ARM Emulation on ARM
The emulator interface will be the same as the emulator on the emulator that generates x86 code, but takes a different approach to code generation due to the similarity of emulated and host processors.
Basically, code generated by the emulator is isolated from the Linux code by a code fragment that stores and replaces Linux register values with the emulator's register values on entry and does the opposite on exit. Most instructions can then simply be copied verbatim from the emulated code to the generated code.
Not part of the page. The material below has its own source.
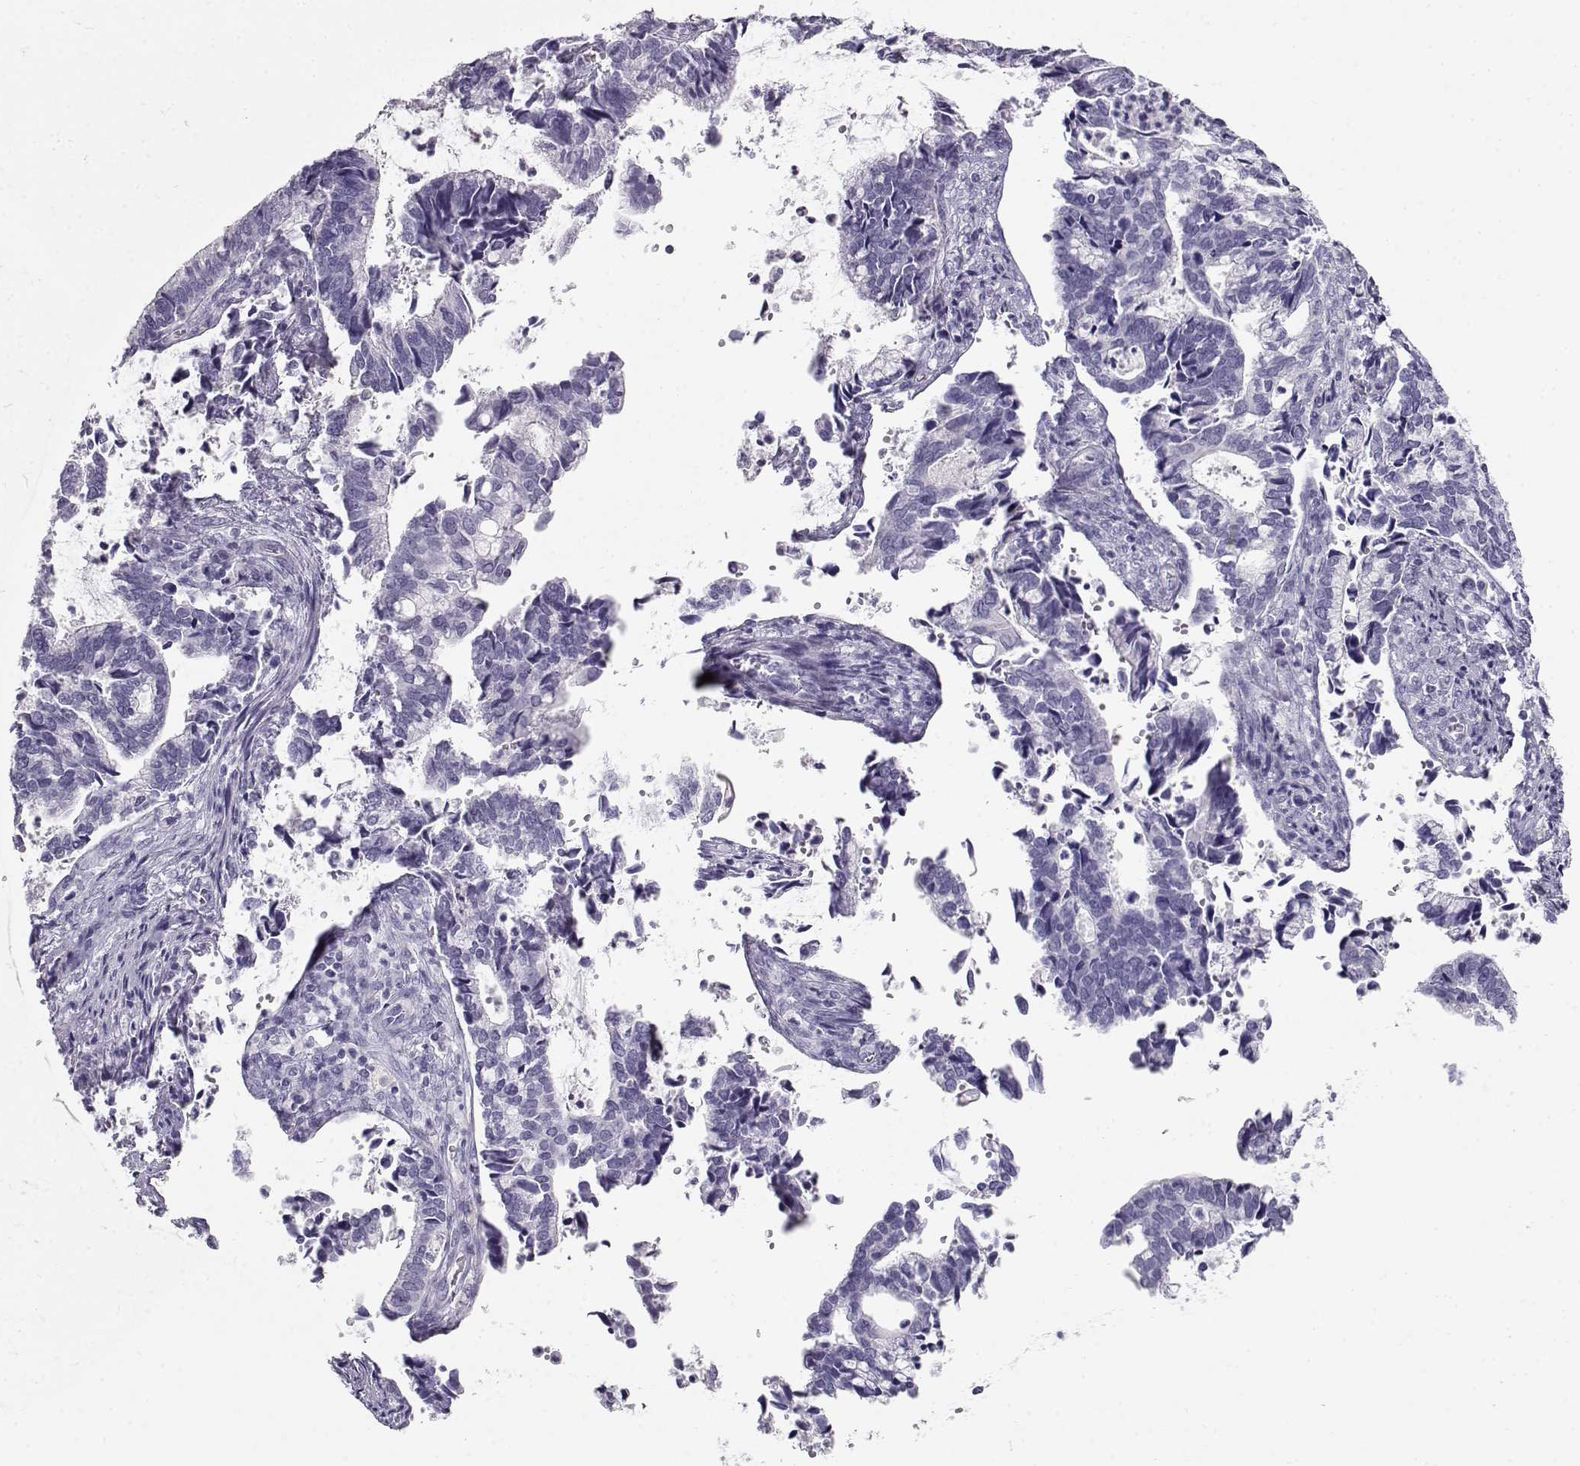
{"staining": {"intensity": "negative", "quantity": "none", "location": "none"}, "tissue": "cervical cancer", "cell_type": "Tumor cells", "image_type": "cancer", "snomed": [{"axis": "morphology", "description": "Adenocarcinoma, NOS"}, {"axis": "topography", "description": "Cervix"}], "caption": "Tumor cells are negative for brown protein staining in cervical adenocarcinoma. (DAB immunohistochemistry with hematoxylin counter stain).", "gene": "TKTL1", "patient": {"sex": "female", "age": 42}}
Since the emulator generated code needs some workspace to deal with, four registers have been reserved and instructions that use the reserved registers will be modified and supplemented with code to load and/or store the stored register's values into reserved registers.
For example:
ADD r1, r4, #17
Would be copied, but
ADD r8, r9, r10 LSL#2
needs to be replaced with something like
LDR r8, [r11, #40] ; Load arm_emulator_regs[10] into r8 LDR r9, [r11, #36] ; Load arm_emulator_regs[9] into r9 ADD r8, r9, r8 LSL#2 ; The original instruction with the register fields replaced STR r8, [r11, #32] ; Store r8 into arm_emulator_regs[8]
Use of r15, the program counter, will also be recognised by the emulator and code generated to emulate either the 26-bit or 32-bit PC, depending on the current mode.
The reserved registers chosen are r8-r11, since:
- They appear to be the least used registers in the RISC OS 4.02 ROM
- They are in a block of four, aligned on a four register boundary, which allows instructions using them to be identified by checking the top two bits of the register number (0b10xx)
- Four is the smallest number of registers that this can work with, considering instructions like ADD r11, r10, r9, LSL r8 need three registers to hold the "input" values (we can re-use one of them as the destination register) and one more register (r11) to store a pointer to the emulator's registers in memory (plus the stored caller's registers and the emulator's PSR).
For example:
ADDEQ r8, #1
Can't simply do this:
LDREQ r8, [r11, #32] ADDEQS r8, #1 STREQ r8, [r11, #32]
because the final instruction will execute on the conditions set by the preceeding instruction.
So, in cases where the instruction condition is not AL, and a reserved register may be modified by the instruction, the generated code will have to be more like this:
ADDNE pc, pc, #offset LDR r8, [r11, #32] ADDS r8, #1 STR r8, [r11, #32]
I'll have to experiment to see if it's more efficient to implement all conditional instructions with a opposite-condition hop over unconditional instructions or copying the emulated instruction's condition to each of the generated instructions. I suspect that the hop approach will be easier to implement and also faster at generating code, so that's what I'll try initially.
Two details that have cropped up in the implementation so far are that:
- The generated code needs to be written to a writable, executable area of memory, so not a global variable but an anonymous mmap'd area (or possibly a global variable declared specially, perhaps in an assembler file?)
- The ARM instruction cache needs clearing after generating code. Linux provides a call: __clear_cache( void *begin, void *end ) - begin is inclusive, end is exclusive.